§ **What to work on**: Where does the word "shadow" show up in the data? Please find each such line and copy it.

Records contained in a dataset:
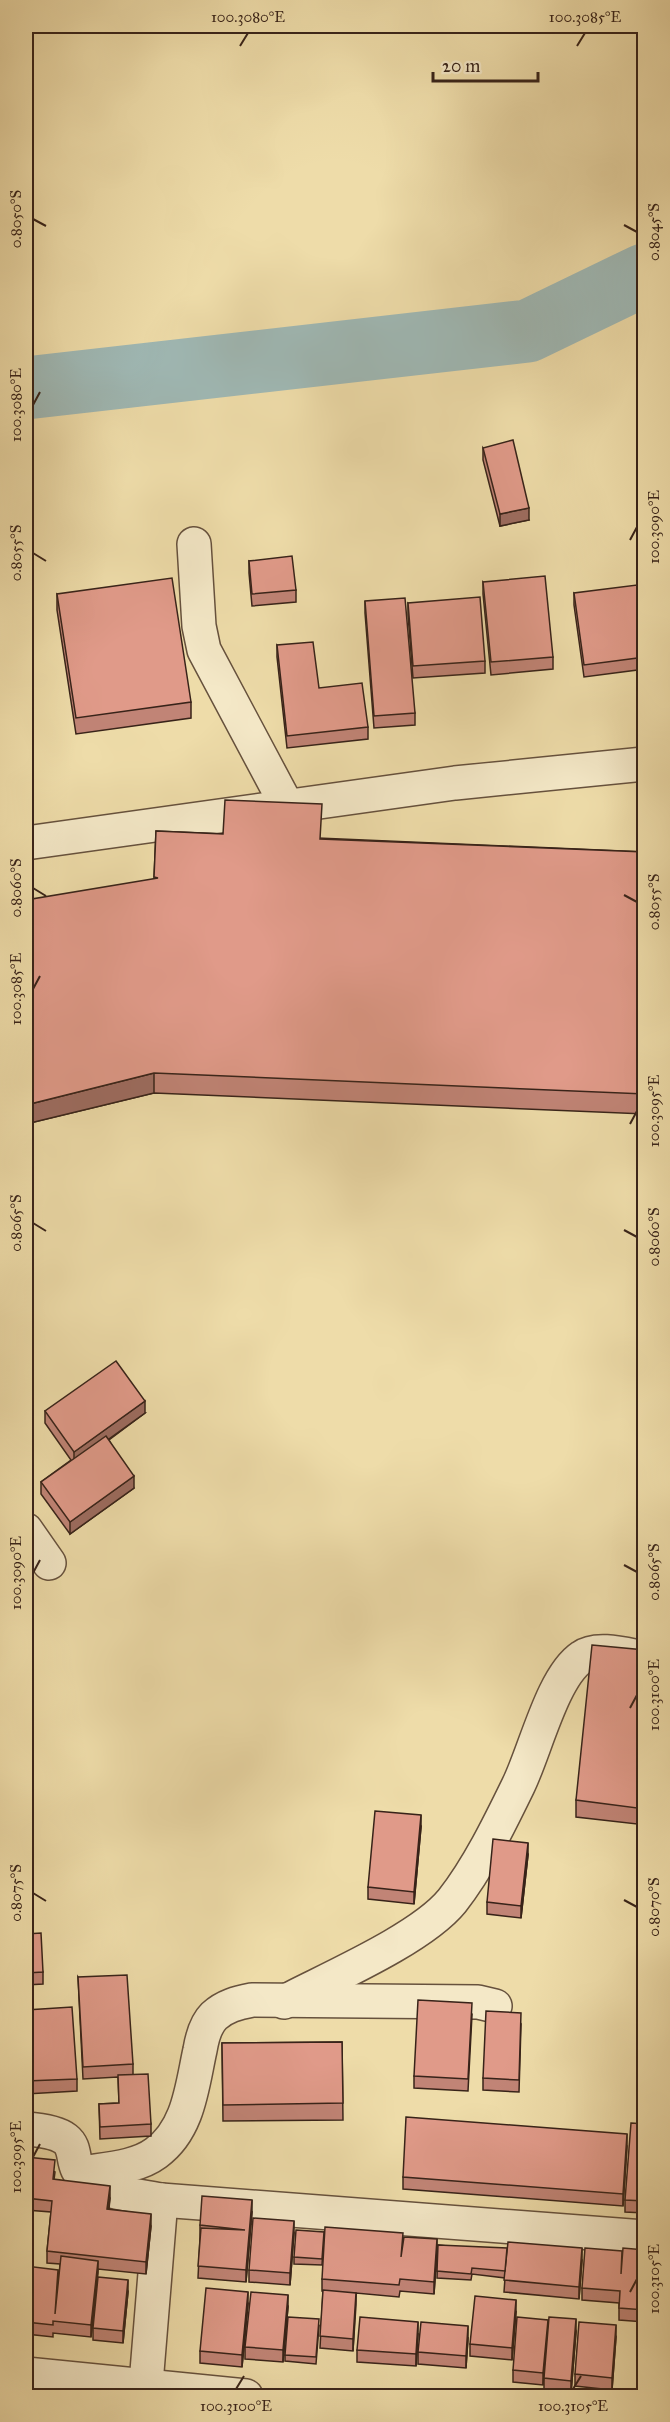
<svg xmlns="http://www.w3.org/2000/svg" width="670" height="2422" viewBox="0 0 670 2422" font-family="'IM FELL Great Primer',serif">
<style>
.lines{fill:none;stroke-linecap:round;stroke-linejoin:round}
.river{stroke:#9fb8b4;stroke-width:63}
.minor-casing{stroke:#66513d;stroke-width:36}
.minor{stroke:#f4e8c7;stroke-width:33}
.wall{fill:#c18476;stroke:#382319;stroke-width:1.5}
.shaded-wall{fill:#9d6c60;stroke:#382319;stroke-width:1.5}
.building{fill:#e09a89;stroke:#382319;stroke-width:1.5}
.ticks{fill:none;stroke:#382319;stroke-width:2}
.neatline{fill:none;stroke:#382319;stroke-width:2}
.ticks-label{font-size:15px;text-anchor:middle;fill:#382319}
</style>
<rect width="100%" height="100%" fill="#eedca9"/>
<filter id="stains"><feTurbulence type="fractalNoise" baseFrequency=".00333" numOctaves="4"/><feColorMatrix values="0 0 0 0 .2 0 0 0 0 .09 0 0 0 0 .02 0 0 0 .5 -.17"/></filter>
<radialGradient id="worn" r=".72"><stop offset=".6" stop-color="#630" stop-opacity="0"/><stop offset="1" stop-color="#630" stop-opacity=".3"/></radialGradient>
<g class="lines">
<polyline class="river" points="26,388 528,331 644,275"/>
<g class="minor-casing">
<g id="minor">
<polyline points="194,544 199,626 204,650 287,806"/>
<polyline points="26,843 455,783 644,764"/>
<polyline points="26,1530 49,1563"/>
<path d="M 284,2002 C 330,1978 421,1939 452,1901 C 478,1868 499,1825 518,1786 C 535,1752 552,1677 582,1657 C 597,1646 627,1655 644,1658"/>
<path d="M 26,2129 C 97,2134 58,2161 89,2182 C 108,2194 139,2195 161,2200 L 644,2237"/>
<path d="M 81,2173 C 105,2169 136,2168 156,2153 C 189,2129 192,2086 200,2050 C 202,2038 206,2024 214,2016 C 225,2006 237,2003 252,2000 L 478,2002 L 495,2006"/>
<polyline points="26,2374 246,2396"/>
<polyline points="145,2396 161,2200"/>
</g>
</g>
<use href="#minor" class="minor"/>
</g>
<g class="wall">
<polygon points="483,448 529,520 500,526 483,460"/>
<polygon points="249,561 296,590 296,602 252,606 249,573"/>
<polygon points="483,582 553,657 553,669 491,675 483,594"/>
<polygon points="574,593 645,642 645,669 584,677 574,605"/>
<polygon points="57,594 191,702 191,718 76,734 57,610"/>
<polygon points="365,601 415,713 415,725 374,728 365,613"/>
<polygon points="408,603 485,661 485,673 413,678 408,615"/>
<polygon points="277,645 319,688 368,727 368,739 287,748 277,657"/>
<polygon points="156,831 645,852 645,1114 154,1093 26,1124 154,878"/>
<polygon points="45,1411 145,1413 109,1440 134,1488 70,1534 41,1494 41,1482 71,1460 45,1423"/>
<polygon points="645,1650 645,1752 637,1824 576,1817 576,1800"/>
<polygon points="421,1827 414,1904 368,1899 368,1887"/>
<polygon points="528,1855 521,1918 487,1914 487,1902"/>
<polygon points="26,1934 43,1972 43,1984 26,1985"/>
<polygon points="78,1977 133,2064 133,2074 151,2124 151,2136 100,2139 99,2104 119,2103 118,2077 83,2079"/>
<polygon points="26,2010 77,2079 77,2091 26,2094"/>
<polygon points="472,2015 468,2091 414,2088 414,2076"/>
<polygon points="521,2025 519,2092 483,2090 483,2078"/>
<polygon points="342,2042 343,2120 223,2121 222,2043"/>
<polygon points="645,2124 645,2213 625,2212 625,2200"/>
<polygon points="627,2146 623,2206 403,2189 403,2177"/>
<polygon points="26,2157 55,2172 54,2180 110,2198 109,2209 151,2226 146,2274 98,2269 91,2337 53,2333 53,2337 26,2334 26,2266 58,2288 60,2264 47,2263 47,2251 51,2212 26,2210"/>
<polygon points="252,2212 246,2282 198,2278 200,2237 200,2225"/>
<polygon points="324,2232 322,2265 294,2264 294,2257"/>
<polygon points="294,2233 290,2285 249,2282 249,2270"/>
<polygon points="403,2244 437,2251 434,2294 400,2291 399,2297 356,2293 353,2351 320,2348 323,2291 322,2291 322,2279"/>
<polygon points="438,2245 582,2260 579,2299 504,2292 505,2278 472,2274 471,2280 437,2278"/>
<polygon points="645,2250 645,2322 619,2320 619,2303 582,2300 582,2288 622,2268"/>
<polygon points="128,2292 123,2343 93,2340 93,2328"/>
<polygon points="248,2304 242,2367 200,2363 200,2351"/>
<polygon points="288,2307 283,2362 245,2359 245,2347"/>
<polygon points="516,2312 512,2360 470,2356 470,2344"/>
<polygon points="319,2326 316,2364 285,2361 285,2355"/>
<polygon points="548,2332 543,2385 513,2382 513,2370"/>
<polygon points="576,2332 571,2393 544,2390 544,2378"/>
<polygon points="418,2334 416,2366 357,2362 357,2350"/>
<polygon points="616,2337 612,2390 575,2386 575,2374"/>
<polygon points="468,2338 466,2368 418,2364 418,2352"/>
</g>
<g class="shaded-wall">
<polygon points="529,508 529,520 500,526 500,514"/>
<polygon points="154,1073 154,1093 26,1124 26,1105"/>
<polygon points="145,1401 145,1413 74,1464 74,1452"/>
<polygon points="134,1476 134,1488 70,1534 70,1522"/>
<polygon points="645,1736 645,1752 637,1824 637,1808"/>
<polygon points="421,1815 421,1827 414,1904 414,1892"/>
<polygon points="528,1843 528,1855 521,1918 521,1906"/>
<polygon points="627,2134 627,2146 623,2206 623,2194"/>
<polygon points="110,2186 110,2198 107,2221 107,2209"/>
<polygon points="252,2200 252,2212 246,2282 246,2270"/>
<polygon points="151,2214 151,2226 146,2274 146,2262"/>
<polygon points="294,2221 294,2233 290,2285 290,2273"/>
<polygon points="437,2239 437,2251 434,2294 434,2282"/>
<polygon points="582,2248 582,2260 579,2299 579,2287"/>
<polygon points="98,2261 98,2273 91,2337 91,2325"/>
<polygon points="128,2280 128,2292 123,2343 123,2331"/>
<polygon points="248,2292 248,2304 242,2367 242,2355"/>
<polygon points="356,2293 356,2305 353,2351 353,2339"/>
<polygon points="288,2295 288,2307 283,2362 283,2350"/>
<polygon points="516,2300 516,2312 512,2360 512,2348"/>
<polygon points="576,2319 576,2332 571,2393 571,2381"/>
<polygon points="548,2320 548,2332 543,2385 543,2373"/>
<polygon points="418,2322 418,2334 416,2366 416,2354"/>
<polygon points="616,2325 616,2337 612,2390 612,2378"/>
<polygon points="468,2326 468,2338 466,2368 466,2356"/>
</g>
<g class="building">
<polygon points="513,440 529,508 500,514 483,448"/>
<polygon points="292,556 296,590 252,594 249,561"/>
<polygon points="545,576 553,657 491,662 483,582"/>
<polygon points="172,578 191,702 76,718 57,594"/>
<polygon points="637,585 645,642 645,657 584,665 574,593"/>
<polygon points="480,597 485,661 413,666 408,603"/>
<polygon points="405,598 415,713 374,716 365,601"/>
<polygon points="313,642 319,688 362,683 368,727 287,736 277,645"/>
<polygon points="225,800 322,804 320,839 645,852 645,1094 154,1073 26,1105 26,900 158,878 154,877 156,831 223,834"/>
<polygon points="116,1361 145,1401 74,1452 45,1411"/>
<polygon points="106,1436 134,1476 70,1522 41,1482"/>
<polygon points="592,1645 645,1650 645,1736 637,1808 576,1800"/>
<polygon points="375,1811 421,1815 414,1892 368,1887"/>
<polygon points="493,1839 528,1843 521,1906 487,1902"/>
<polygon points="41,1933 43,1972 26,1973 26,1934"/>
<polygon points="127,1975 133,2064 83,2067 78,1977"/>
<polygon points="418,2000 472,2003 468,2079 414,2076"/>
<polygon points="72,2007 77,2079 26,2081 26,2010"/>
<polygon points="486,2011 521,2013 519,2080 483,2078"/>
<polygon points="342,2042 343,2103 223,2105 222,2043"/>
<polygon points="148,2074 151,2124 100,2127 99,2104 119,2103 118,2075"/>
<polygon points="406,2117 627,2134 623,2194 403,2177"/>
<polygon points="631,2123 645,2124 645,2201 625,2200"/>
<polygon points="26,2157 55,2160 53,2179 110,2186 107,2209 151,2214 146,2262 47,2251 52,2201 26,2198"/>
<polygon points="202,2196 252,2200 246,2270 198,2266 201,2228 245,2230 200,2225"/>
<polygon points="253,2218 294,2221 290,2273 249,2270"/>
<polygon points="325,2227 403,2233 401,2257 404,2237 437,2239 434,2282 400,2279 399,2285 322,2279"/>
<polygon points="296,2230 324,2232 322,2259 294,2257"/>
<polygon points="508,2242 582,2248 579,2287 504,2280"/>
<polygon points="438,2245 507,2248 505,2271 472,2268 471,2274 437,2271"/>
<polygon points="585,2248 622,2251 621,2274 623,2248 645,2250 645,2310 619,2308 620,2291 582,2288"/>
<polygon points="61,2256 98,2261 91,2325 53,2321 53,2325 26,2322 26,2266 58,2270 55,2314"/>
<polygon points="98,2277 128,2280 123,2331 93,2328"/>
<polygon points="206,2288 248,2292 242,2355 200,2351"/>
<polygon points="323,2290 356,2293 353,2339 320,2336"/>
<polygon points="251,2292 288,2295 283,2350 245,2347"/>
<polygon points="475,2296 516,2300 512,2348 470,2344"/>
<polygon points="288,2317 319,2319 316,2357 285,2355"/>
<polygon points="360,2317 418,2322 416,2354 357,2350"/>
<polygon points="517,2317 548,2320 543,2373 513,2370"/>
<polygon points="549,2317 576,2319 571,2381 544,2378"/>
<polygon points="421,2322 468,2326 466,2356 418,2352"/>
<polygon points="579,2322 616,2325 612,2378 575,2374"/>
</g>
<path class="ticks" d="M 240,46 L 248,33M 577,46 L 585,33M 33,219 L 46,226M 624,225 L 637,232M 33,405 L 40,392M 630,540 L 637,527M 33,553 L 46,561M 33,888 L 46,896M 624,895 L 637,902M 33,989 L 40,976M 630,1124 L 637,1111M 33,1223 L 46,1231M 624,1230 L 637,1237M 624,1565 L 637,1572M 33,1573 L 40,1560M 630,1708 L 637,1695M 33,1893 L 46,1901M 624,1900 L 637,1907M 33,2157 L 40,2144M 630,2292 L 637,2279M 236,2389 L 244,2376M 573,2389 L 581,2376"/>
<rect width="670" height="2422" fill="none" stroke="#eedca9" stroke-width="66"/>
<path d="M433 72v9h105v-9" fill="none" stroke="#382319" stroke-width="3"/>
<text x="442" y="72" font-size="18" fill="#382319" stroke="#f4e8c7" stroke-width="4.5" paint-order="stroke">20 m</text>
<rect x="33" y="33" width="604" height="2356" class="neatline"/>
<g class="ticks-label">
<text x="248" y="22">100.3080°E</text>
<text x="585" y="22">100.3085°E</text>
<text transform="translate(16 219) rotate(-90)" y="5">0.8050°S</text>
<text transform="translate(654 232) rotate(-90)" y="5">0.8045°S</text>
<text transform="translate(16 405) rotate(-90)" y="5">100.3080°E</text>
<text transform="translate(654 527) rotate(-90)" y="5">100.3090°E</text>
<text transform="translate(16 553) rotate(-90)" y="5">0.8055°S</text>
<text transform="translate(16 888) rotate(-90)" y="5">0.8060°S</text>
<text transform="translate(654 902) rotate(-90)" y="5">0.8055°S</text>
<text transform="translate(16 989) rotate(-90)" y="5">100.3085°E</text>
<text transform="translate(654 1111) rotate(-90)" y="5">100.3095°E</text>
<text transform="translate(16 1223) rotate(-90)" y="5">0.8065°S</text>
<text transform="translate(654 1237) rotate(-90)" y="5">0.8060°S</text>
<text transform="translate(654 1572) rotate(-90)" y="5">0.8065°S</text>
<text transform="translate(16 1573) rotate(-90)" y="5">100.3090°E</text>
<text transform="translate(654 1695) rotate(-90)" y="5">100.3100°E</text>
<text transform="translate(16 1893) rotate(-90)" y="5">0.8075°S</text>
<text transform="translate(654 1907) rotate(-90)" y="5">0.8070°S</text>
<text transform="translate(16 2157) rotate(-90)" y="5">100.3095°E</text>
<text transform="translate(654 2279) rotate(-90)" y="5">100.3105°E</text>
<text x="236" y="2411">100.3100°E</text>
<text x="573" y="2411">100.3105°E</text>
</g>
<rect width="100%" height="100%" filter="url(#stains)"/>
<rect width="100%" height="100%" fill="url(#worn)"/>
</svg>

...

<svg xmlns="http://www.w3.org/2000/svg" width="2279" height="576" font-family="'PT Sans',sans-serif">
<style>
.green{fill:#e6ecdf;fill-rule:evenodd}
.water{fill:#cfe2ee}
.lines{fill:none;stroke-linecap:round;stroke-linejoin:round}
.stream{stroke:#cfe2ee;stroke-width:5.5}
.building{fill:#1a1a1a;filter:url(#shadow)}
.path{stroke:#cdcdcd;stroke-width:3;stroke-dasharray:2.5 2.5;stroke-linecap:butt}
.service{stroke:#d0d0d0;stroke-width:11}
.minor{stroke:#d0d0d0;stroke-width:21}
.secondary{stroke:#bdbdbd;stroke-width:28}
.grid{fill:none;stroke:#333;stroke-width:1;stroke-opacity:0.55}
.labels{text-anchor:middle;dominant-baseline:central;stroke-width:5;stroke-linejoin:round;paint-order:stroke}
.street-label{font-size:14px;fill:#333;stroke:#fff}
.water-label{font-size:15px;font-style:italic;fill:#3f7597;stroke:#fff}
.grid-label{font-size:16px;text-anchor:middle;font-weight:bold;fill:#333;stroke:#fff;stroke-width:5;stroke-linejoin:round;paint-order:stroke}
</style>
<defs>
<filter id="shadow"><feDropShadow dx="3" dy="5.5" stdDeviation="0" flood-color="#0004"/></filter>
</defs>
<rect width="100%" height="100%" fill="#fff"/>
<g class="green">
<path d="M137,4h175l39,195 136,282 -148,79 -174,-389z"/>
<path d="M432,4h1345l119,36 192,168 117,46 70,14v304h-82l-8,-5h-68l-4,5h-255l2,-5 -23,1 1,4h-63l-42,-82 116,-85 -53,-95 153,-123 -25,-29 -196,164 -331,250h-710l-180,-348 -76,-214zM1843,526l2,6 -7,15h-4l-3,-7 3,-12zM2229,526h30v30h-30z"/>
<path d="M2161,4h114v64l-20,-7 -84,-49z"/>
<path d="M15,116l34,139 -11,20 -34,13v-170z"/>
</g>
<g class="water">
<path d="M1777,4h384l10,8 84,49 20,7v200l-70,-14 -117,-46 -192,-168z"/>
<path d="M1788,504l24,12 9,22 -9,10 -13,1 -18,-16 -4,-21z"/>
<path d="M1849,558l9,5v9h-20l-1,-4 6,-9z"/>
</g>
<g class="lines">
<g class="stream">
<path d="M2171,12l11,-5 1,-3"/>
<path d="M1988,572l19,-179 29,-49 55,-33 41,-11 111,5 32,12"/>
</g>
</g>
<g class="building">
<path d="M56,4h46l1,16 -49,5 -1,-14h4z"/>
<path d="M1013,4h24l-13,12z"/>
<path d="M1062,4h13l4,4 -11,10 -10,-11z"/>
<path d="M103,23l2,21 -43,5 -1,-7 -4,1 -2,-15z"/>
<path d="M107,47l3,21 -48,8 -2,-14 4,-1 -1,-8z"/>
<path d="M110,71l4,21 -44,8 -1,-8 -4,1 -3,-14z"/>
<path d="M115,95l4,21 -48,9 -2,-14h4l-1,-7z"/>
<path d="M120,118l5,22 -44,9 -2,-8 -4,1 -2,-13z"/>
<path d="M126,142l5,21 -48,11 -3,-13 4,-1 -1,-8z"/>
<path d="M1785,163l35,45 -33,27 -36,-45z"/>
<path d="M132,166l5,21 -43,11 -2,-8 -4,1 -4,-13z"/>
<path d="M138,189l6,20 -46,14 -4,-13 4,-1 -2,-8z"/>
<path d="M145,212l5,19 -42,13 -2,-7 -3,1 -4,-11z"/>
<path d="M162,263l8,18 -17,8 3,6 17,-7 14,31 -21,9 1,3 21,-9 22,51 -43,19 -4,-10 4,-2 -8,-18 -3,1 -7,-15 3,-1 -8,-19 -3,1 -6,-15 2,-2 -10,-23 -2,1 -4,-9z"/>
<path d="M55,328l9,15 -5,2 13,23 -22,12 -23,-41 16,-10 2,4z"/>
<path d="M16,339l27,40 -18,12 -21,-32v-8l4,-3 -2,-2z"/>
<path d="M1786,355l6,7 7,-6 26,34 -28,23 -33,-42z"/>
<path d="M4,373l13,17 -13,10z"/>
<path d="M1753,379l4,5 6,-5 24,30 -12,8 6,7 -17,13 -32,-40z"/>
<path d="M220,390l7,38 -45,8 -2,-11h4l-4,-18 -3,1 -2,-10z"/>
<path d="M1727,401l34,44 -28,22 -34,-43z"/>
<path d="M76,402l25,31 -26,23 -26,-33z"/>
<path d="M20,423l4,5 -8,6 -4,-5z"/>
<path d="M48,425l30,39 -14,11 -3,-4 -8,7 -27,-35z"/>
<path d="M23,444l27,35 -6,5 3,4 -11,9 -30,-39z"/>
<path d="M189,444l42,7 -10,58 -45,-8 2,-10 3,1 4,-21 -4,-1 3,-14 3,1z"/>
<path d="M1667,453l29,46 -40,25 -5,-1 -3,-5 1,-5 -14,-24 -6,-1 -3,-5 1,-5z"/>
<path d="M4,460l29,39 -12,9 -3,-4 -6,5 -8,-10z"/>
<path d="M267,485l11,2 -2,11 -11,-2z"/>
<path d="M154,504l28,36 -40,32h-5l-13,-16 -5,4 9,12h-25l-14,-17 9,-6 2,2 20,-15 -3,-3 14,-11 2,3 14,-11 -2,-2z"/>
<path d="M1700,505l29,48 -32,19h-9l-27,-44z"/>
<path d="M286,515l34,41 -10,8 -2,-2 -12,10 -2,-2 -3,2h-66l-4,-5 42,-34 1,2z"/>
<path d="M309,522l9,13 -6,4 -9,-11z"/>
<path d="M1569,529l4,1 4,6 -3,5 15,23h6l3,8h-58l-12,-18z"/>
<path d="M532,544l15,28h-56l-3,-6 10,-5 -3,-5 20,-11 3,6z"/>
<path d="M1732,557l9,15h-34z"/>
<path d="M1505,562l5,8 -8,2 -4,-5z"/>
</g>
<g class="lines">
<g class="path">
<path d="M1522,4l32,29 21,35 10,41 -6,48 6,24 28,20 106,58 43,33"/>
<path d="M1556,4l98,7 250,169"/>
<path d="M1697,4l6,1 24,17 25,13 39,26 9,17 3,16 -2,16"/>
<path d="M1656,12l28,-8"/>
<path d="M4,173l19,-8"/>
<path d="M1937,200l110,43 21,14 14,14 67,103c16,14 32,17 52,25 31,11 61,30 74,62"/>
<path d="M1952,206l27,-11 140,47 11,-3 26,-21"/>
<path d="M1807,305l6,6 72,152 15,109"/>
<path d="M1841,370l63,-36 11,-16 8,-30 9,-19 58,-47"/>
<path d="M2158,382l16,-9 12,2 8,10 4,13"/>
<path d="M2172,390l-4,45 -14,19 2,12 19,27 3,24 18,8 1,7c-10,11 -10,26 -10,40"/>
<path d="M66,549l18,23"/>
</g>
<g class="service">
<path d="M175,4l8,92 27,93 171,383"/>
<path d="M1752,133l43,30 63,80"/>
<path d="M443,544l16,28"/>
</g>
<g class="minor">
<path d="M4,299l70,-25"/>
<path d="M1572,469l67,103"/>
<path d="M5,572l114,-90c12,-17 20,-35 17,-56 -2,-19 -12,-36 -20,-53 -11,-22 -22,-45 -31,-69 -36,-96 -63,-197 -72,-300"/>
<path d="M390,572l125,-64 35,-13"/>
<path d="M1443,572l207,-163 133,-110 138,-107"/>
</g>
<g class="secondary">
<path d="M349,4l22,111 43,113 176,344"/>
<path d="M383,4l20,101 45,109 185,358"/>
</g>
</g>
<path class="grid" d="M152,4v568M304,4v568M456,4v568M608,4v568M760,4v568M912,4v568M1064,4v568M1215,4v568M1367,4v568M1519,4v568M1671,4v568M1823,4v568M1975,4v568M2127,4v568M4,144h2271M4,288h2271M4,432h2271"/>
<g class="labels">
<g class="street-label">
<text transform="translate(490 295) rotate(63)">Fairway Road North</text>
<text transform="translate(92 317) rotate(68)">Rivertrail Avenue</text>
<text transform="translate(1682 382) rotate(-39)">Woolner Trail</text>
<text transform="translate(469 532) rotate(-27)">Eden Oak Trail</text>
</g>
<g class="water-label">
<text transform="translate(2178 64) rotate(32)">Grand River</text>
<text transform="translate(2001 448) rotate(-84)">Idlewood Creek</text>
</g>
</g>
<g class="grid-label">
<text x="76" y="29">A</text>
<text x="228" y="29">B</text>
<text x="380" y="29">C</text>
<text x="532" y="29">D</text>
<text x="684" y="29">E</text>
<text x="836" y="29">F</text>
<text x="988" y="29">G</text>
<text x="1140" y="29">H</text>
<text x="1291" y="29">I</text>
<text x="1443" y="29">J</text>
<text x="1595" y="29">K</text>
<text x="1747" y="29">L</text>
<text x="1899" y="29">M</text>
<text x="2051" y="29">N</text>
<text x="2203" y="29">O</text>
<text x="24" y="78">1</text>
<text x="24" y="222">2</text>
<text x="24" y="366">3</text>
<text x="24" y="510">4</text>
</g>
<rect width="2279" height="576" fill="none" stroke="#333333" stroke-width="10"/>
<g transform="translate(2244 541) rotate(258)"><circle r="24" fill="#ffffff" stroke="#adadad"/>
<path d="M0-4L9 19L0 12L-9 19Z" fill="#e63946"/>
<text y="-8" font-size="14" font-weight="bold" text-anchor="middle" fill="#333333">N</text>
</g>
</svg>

§ **Response to this exercise**:
.building{fill:#1a1a1a;filter:url(#shadow)}
<filter id="shadow"><feDropShadow dx="3" dy="5.5" stdDeviation="0" flood-color="#0004"/></filter>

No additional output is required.